Wednesday, October 26, 2011

No Cold Feet



De Quincey Co and Art and About Sydney 2011 presents NO COLD FEET at Cathedral Square and Cook & Phillip Park.

Tess De Qunicey has collected a group of her movement apostles/practitioners (Body Weather): Peter Fraser, Linda Luke, Vicki Van Hout, Kathryn Puie, Katina Olsen, Mark Hill, Kirsty Kiloh and Gideon Payten-Griffiths and together with a Sound Design by Barbara Clare and Steve Toulmin and Lighting by Rachel Smith  has created a site specific work: NO COLD FEET at the St Mary's Cathedral Square and the adjoining Cook & Phillip Park.

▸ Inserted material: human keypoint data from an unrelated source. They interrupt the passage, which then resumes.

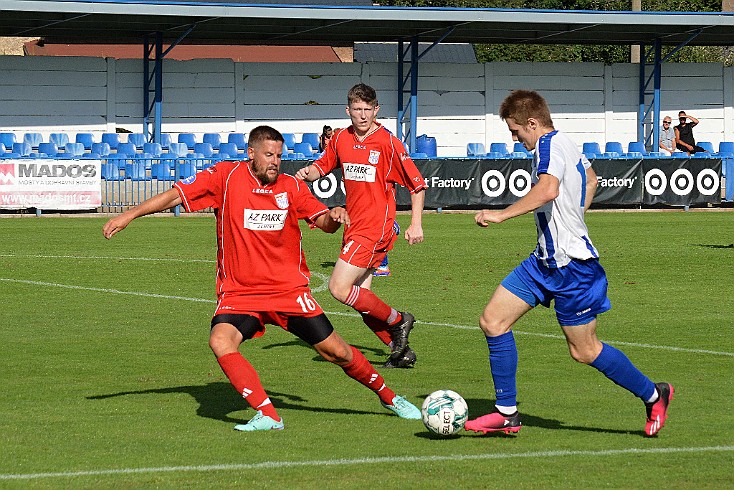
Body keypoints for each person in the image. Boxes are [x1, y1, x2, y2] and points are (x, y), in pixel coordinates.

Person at [102, 125, 421, 431]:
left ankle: (390, 397)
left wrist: (334, 216)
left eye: (279, 156)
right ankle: (268, 414)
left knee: (336, 352)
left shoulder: (291, 186)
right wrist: (129, 214)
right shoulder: (225, 177)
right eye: (269, 155)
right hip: (240, 293)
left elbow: (321, 220)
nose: (275, 162)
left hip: (287, 291)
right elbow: (175, 195)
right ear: (251, 153)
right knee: (220, 340)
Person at [465, 90, 673, 437]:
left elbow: (547, 190)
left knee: (584, 350)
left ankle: (655, 394)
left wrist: (502, 215)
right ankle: (506, 412)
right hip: (543, 262)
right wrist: (574, 218)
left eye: (516, 131)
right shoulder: (568, 143)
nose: (515, 139)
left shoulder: (548, 146)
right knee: (493, 321)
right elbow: (591, 180)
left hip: (573, 269)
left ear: (533, 123)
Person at [296, 83, 427, 369]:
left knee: (339, 288)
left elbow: (417, 185)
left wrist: (415, 224)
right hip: (353, 227)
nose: (363, 115)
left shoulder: (388, 142)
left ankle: (398, 320)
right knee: (361, 299)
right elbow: (323, 165)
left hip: (376, 227)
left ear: (376, 109)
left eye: (368, 109)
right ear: (348, 110)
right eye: (357, 109)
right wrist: (309, 173)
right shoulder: (341, 138)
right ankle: (399, 349)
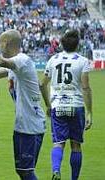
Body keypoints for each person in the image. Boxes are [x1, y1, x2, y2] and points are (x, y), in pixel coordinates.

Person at [0, 29, 46, 180]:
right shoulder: (15, 65)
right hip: (24, 123)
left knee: (26, 171)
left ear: (6, 43)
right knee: (22, 170)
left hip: (31, 125)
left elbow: (2, 62)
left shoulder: (22, 59)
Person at [40, 30, 92, 180]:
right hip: (76, 106)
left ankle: (56, 170)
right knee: (76, 145)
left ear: (62, 43)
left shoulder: (53, 60)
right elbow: (86, 88)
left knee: (58, 143)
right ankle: (74, 178)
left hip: (58, 106)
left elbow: (42, 84)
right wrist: (89, 112)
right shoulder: (82, 61)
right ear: (78, 44)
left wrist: (48, 105)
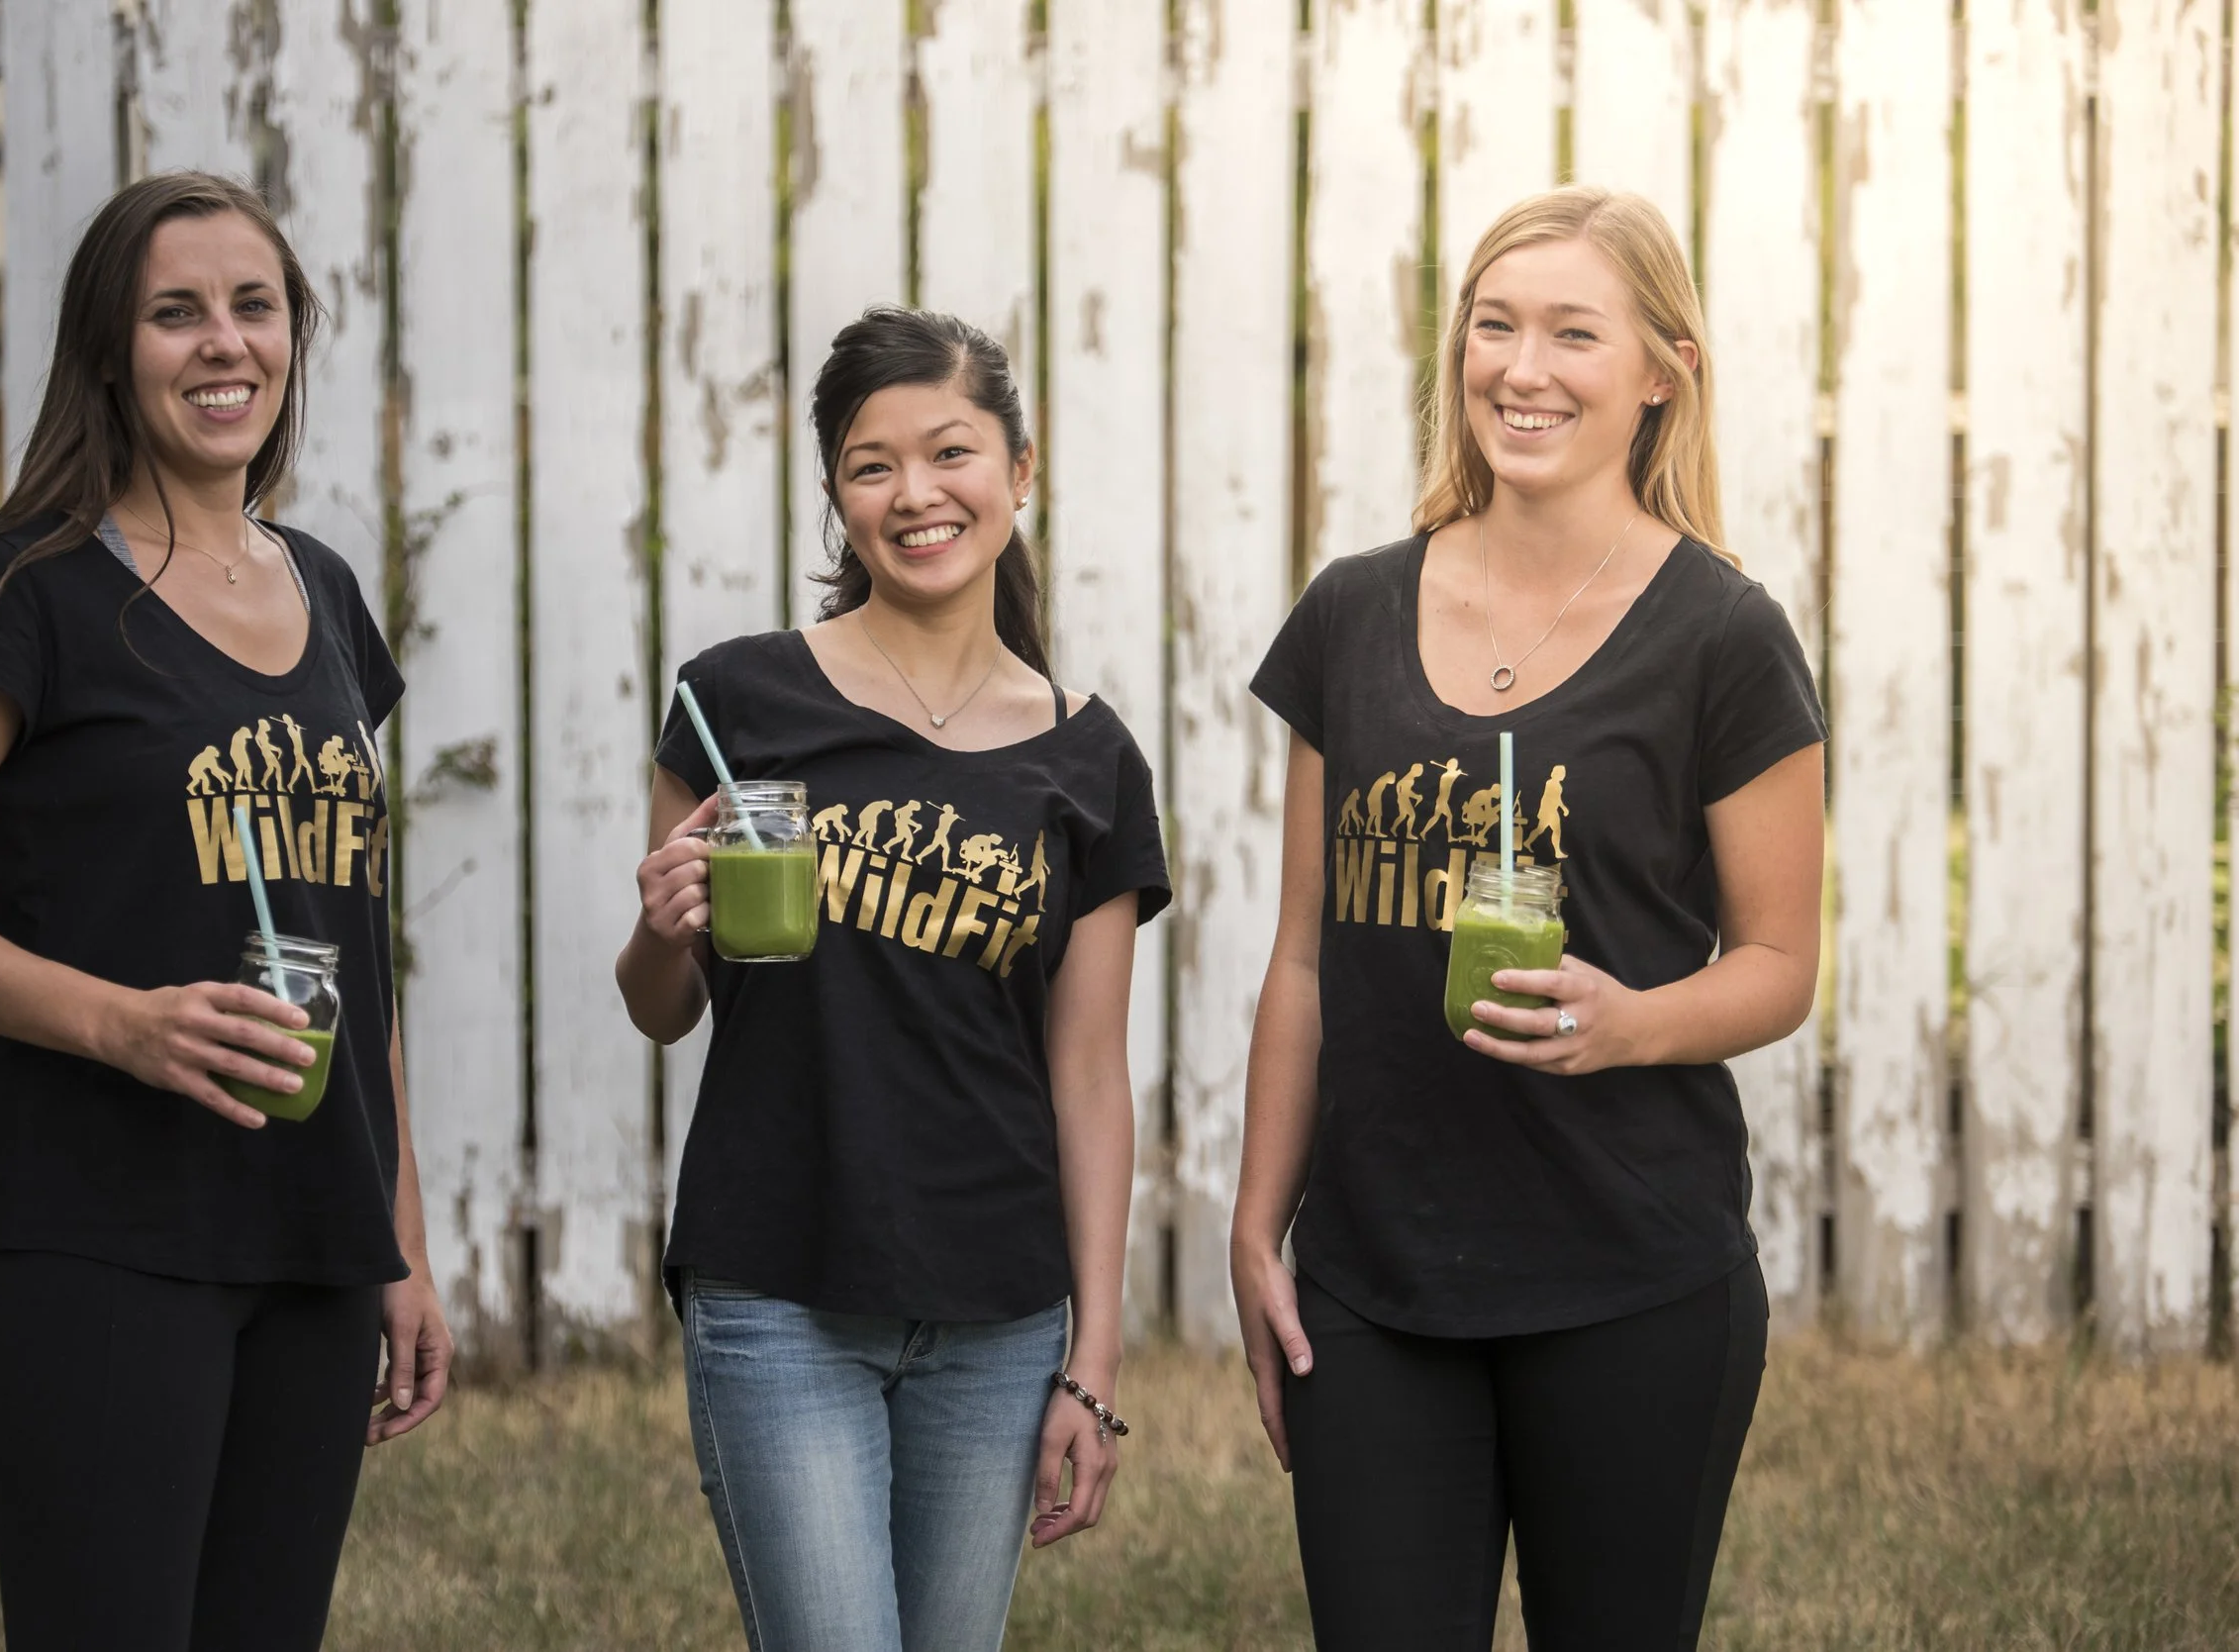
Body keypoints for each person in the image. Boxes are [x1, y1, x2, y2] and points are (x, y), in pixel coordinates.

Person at [0, 171, 448, 1652]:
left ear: (294, 338)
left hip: (308, 1239)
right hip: (100, 1232)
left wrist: (397, 1238)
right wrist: (123, 1023)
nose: (223, 343)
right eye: (177, 313)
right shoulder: (21, 589)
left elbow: (350, 935)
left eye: (255, 306)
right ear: (111, 349)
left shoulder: (328, 592)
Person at [1231, 186, 1826, 1650]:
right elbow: (1304, 956)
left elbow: (1779, 967)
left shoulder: (1723, 637)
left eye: (1574, 333)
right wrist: (1259, 1229)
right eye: (1494, 327)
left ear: (1661, 373)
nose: (1524, 368)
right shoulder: (1351, 615)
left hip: (1630, 1273)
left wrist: (1631, 1024)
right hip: (1375, 1282)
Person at [617, 306, 1169, 1651]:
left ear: (1019, 474)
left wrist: (1089, 1366)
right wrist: (658, 927)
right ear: (837, 499)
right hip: (780, 1288)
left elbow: (1090, 1080)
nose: (916, 494)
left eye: (952, 453)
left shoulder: (1089, 762)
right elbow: (660, 1005)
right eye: (873, 465)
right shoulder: (734, 701)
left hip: (997, 1312)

At dusk, so that the work begins in twilight and finishes in the early night of a Sydney spring (promisingly seasonally spectacular), the company of dancers dressed in light flowing fitted cloaks, robust white breast plates and shoes of either sex (e.g. Boots and heels on either foot, Costumes by Albert Baldwin, holding flexible poles move in procession through the gathered audience and climb onto the steps of the Cathedral entrance. At this end of the space and performance we have the symbol of the world of spirituality as backdrop, and then through the  pool, fountain and board-walk,  we continue to the façade of the Sydney Museum, science, as the backdrop for the other end of the activity, ultimately descending into the Cook and Phillip Park, into nature., disappearing, enveloped by the brush and flora of the gathering night.

 The idiosyncratic movements of the dancers, collective and solo, supported by the music landscape of quite a wide variety of style featuring whale sounds (the whale being the indigenous totem of this area) interacts with the promenading audience. Children, adults, passing tourists with cameras and personal video capture, an early  spring "Dream". The effect of the work is in the visceral contact with the performers and in the stunning beauty of the outdoor site. Breathtakingly comforting. The heavy urban backdrop of the far buildings and the mechanistic sounds of the roadways fade into oblivion with the invitation by De Qunicey to experience our world anew. It will be hard to walk through these sites without the imprint of this magical world haunting it, next time we are there.

This kind of 'magic' appearing, seemingly spontaneously, in the environs of the city creates a wonder and a set of memories that will be kept as fond treasures of the city of Sydney by all of us who attended. For those of us that came on purpose it had the expected quality of the usual uniqueness of Ms De Quincey's work which we seek out eagerly. But the wonder seen on the faces of the accidental passing and collected viewers was a positive advantage of the performance to share and can only enhance the mystique of the City of Sydney.